Using strip_tags for real-world html sanitization is vulnerable to circumvention.

Question

Using strip_tags for real-world html sanitization is vulnerable to circumvention.

scryptonite opened this issue 7 years ago · 1 comments

Description

As the title says, it is possible to circumvent the purpose of strip_tags by crafting a string so that the final output still contains uncensored HTML. This differs with the behavior of the same function in PHP-land, which seems to always guarantee that unpermitted html tags are removed.

Example:

const strip_tags = require("locutus/php/strings/strip_tags");


let treat = strip_tags('<script>console.log("everything is fine")</script>');
console.assert(treat == 'console.log("everything is fine")'); 
// > true
// Worked exactly as intended...


let trick = strip_tags('<<foo>script>console.log("all your base are belong to us")<</foo>/script>');
console.assert(trick == 'console.log("all your base are belong to us")'); 
// > false! 
// It would be dangerous and unwise to put the contents of `trick` in browser-land without 
//   doing something else to the string.

I actually discovered and (ab)used this technique against a twitch overlay that was attempting to sanitize chat messages before displaying them on stream... Their 'fix' at the time was to remove all < characters from chat messages being displayed. 💔

I think to reach parity with how strip_tags works in PHP the function will need to recursively strip tags until there is nothing left to remove.

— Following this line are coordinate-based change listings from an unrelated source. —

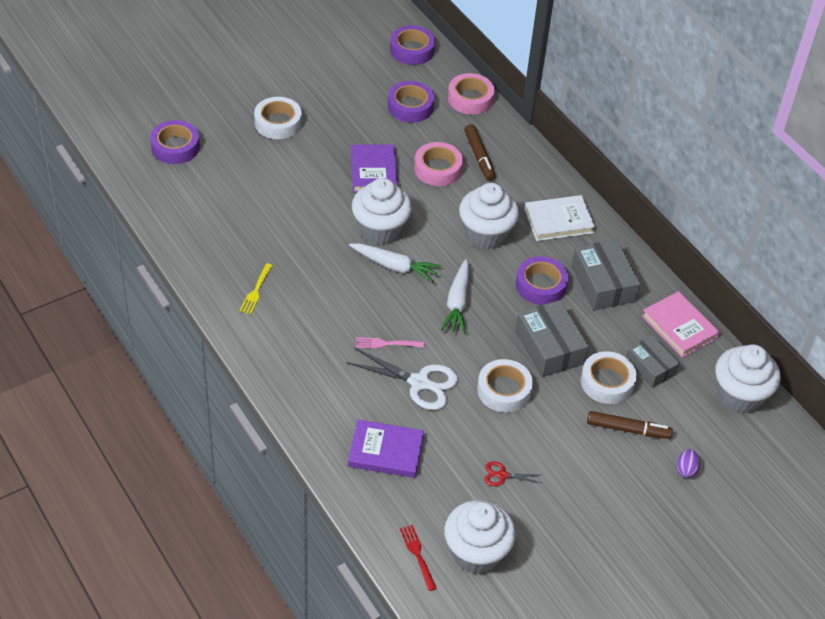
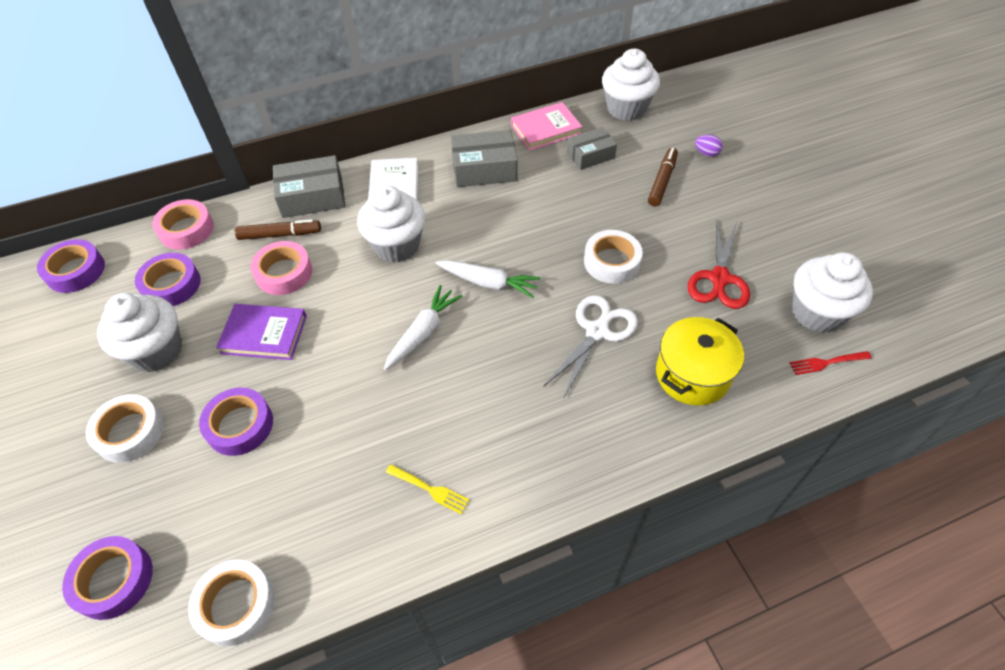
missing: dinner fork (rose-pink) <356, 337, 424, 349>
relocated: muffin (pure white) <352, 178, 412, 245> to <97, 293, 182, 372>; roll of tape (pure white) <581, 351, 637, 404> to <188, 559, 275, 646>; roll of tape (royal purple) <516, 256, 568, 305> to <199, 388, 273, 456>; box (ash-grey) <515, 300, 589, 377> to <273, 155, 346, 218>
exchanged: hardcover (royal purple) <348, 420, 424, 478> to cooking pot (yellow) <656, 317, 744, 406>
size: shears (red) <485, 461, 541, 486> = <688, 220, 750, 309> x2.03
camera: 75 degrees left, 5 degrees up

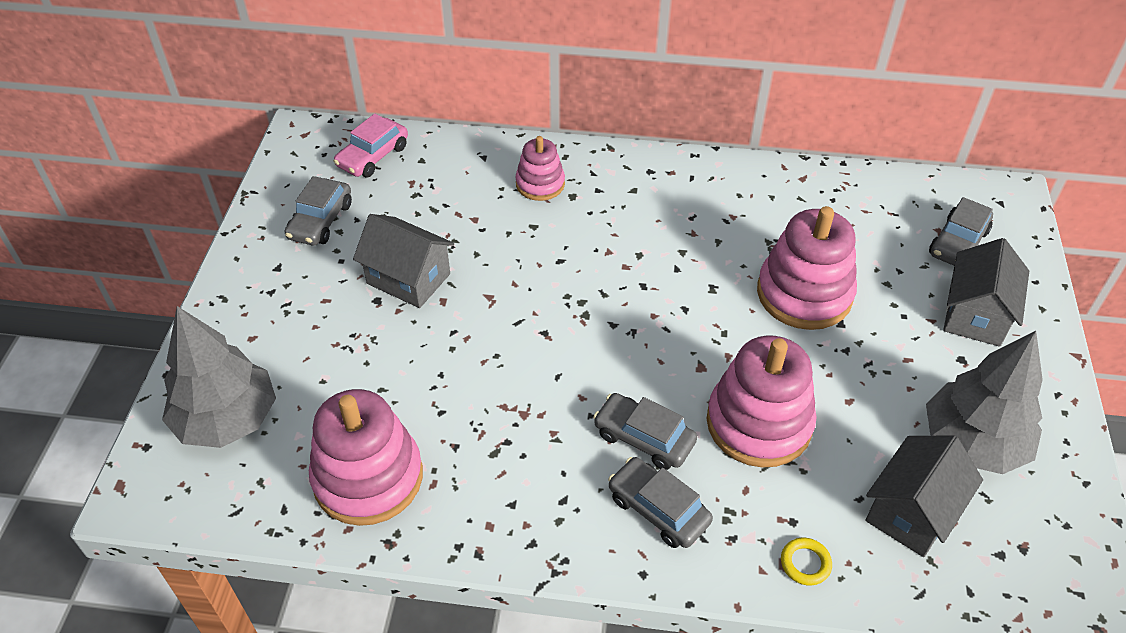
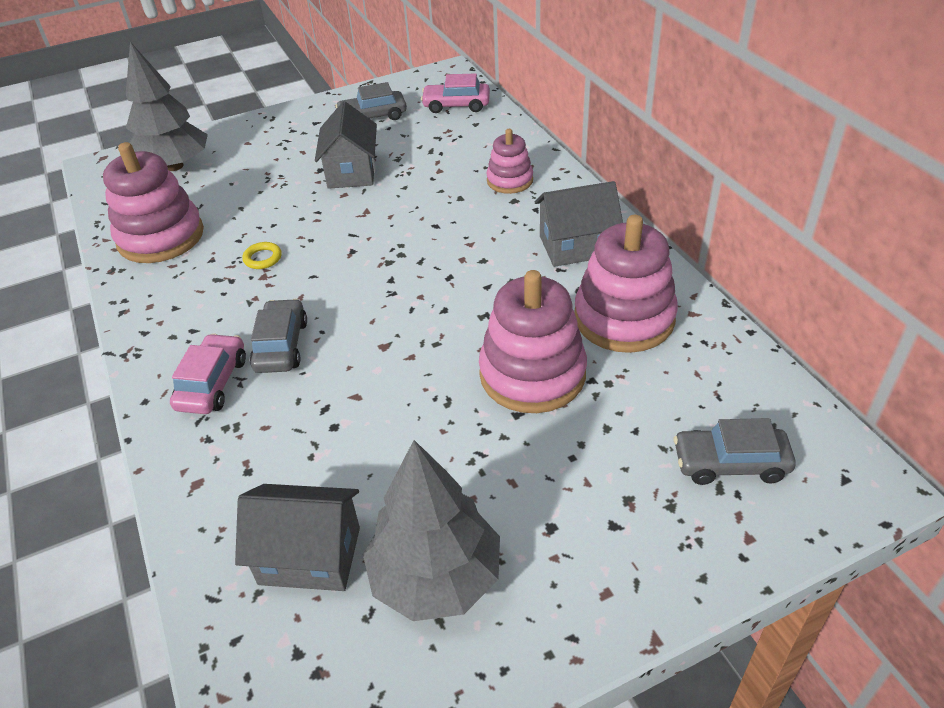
relocated: hoop (yellow) <781, 538, 832, 585> to <242, 242, 282, 269>; toy house (ash-grey) <943, 238, 1029, 347> to <535, 181, 623, 267>; stacking rings (rose-pink) <707, 335, 817, 467> to <574, 215, 678, 353>
colour: automobile (ash-grey) <608, 457, 713, 548> to automobile (rose-pink) <170, 333, 246, 414>
camera: 60 degrees right, 5 degrees down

I might also recommend adding a comment or remark somewhere that educates unwitting users that the htmlentities function might be better suited for their sanitization needs in browser-land.

🎃

Answer 1 · 2017-11-01T06:41:30.000Z

Thanks for reporting the issue. I'll try to fix it. Currently the function relies little too much on regular expressions, which are not well suited for HTML markup.